Изменить размер шрифта - +

Папуля этого очень не одобряет. Он у нас бывший военный — танкист и командир полка, и дисциплину считает краеугольным камнем мироздания. А бабушке не нравится, когда за опоздание к трапезе на нее орут бронебойным голосом: «Два наряда вне очереди и пятьдесят отжиманий!»

Тем более что бабуля бывший педагог и сама умеет орать будь здоров. Гораздо лучше, чем отжиматься.

Мы, Кузнецовы, вообще все на диво горластые, даже не знаю, как у нас приживется тихоня Трошкина. Боюсь, она будет скользить вдоль стеночки боязливым призраком, вдохновляя мамулю на сочинение новых кошмарных романов.

Будильник, трезвон которого можно было услышать даже в ближнем космосе сквозь усиленную обшивку орбитальной станции и гермошлем скафандра, не подвел, и к ужину вся женская часть семейства явилась без опозданий.

Папуля довольно оглядел нас, выжидательно сглатывающих слюнки, и тоже сел за стол, объявив:

— Зяму ждать не будем, он предупредил, что задержится.

Я покосилась на Трошкину, ненавязчиво интересуясь ее реакцией.

Если бы я узнавала о планах жениха на вечер от других людей, пусть даже будущих родственников, он очень быстро вылетел бы из основного состава моих кавалеров. Да он бы и на скамейке запасных не задержался — просквозил бы навылет из моей бальной книжечки!

Но Алла кротко кивнула:

— Да, да, я знаю, Зямочка очень торопится до отъезда закончить срочный заказ.

Я посмотрела на бабулю (она у нас старая феминистка и заядлая правдорубка), бабуля скривилась и приоткрыла рот.

— Бабуль, тебе, наверное, новая вставная челюсть натирает? — упреждая ненужные откровения, спросила я с нажимом. — Тебе, должно быть, кушать больно, да?

— Да, мне очень больно, — вздохнула бабуля и с жалостью посмотрела на Трошкину.

Оставшуюся недосказанной полную фразу «Мне очень больно это видеть» угадали только я и мамуля.

Наш Зяма — жуткий бабник, и Трошкина — его единственное за всю сознательную жизнь серьезное увлечение. Серьезное оно настолько, что Зяма даже решился жениться, потому что после пары лет неузаконенных отношений Алка заявила, что не позволит и далее ее использовать. Ей, мол, нужны определенность и уверенность в крепости уз. Причем обязательным условием заключения брака была поставлена нерушимая моногамность, пока смерть не разлучит их с Зямой. Влюбленный братец со всем согласился и все порочащие его связи пресек, но, зная Казимира нашего Борисовича, я боялась, что он сорвется.
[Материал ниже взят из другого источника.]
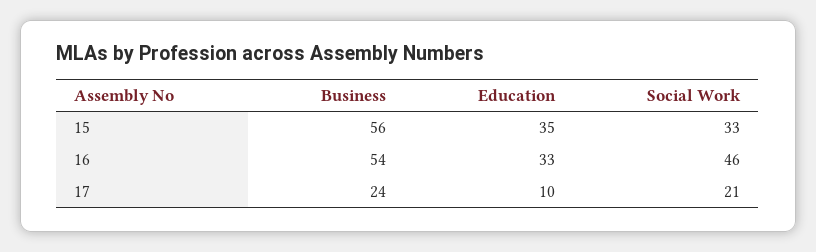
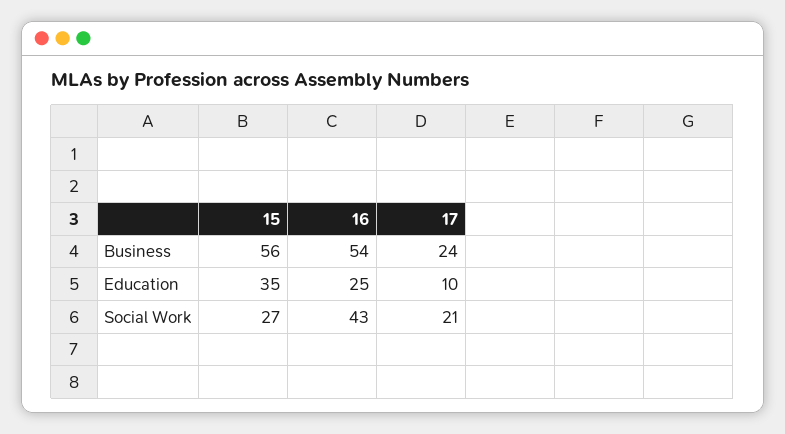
  {
    "Business": {
      "15": 56,
      "16": 54,
      "17": 24
    },
    "Education": {
      "15": 35,
-     "16": 33,
+     "16": 25,
      "17": 10
    },
    "Social Work": {
-     "15": 33,
+     "15": 27,
-     "16": 46,
+     "16": 43,
      "17": 21
    }
  }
Казимир Кузнецов — красавец мужчина, прирожденный соблазнитель и известный в городе интерьер-дизайнер. А дорогие интерьеры — они, заразы, богаты всякими там диванами, банкетками и козетками, провоцирующими на моральное падение!

Так что самоотверженный труд по завершению нового важного заказа вполне мог оказаться экспрессивным парным танцем в горизонтальной плоскости.

Впрочем, вовсе не в наших интересах было наводить на эту разрушительную мысль простодушную Трошкину. Как новый член семьи она всех более чем устраивала: мы с Алкой с самых яслей шли по жизни рука об руку и практически сроднились.

— Да, совсем непросто приходится супругам гениев, — дипломатично сказала мамуля.

— Тебе так трудно со мной, дорогая? — удивился папуля.

— Вообще-то, я хотела привести в пример тебя. — Мамуля акцентировала местоимение.

Я закатила глаза.

Гениев в нашем семействе — почти как градусов в чистом спирте! Одна бабуля на лавровый венок не претендует. Уже. Лет двадцать назад мы от нее регулярно слышали: «Я заслуженный учитель России, выдающийся педагог и ученый, нишкните, смертные!»

 

— Супруги гениев должны быть чуткими, понимающими, умеющими вовремя отступить в тень, — продолжила мысль мамуля.